Directions for this task. A faithful transcription of all the entries below is needed, without the pictures.

Available data.
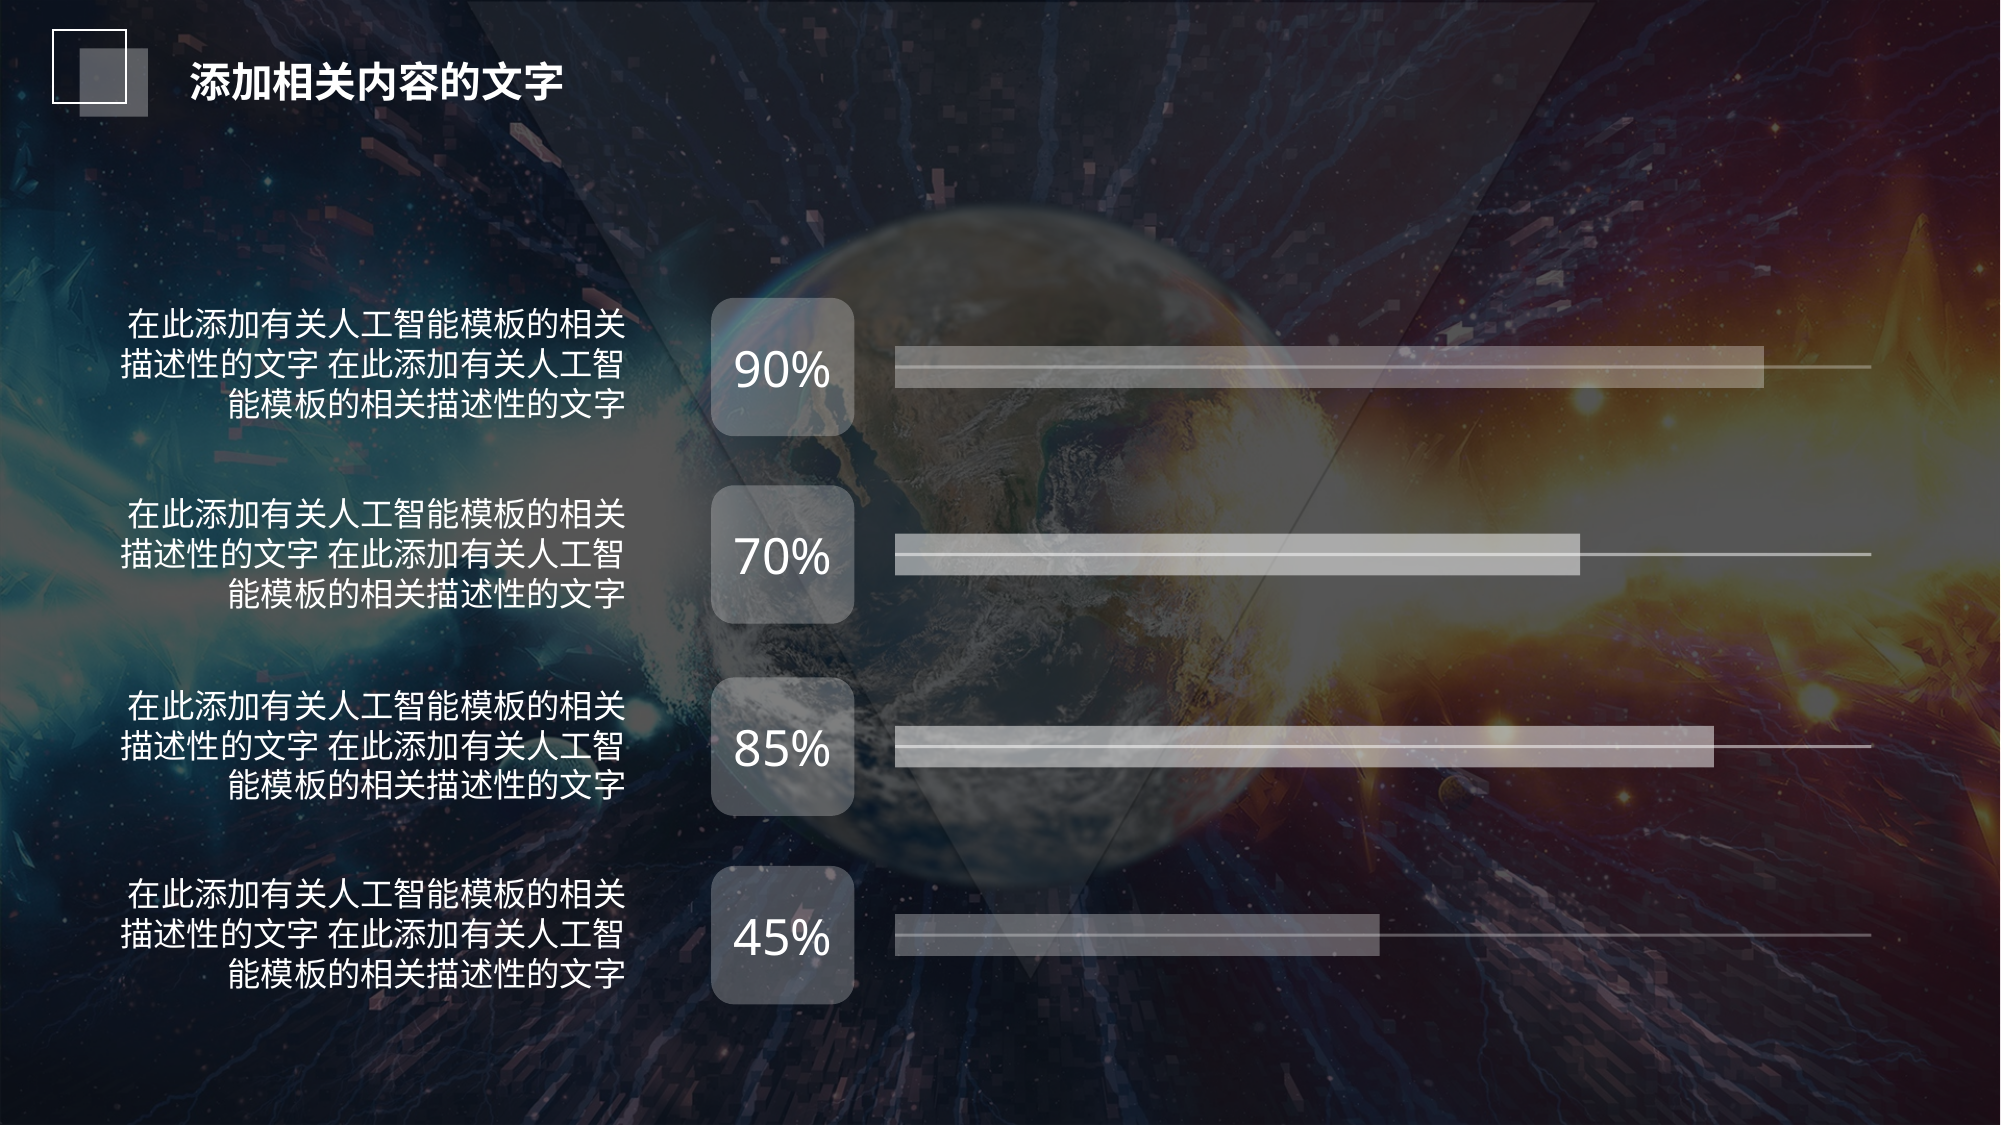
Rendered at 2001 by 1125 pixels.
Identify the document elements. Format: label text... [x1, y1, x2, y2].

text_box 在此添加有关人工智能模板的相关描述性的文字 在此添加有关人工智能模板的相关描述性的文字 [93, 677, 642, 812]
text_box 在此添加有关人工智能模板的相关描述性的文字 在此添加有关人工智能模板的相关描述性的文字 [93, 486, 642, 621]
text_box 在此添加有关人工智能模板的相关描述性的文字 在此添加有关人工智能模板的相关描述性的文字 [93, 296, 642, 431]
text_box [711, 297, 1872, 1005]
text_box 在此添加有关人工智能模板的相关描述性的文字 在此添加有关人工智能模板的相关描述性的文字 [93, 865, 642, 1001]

Result below.
Rendered at 2001 by 1125 pixels.
Identify the document elements. Format: label text... [x1, y1, x2, y2].

text_box 在此添加有关人工智能模板的相关描述性的文字 在此添加有关人工智能模板的相关描述性的文字 [93, 677, 642, 812]
text_box 在此添加有关人工智能模板的相关描述性的文字 在此添加有关人工智能模板的相关描述性的文字 [93, 486, 642, 621]
text_box 在此添加有关人工智能模板的相关描述性的文字 在此添加有关人工智能模板的相关描述性的文字 [93, 296, 642, 431]
text_box [711, 297, 1872, 1005]
text_box 在此添加有关人工智能模板的相关描述性的文字 在此添加有关人工智能模板的相关描述性的文字 [93, 865, 642, 1001]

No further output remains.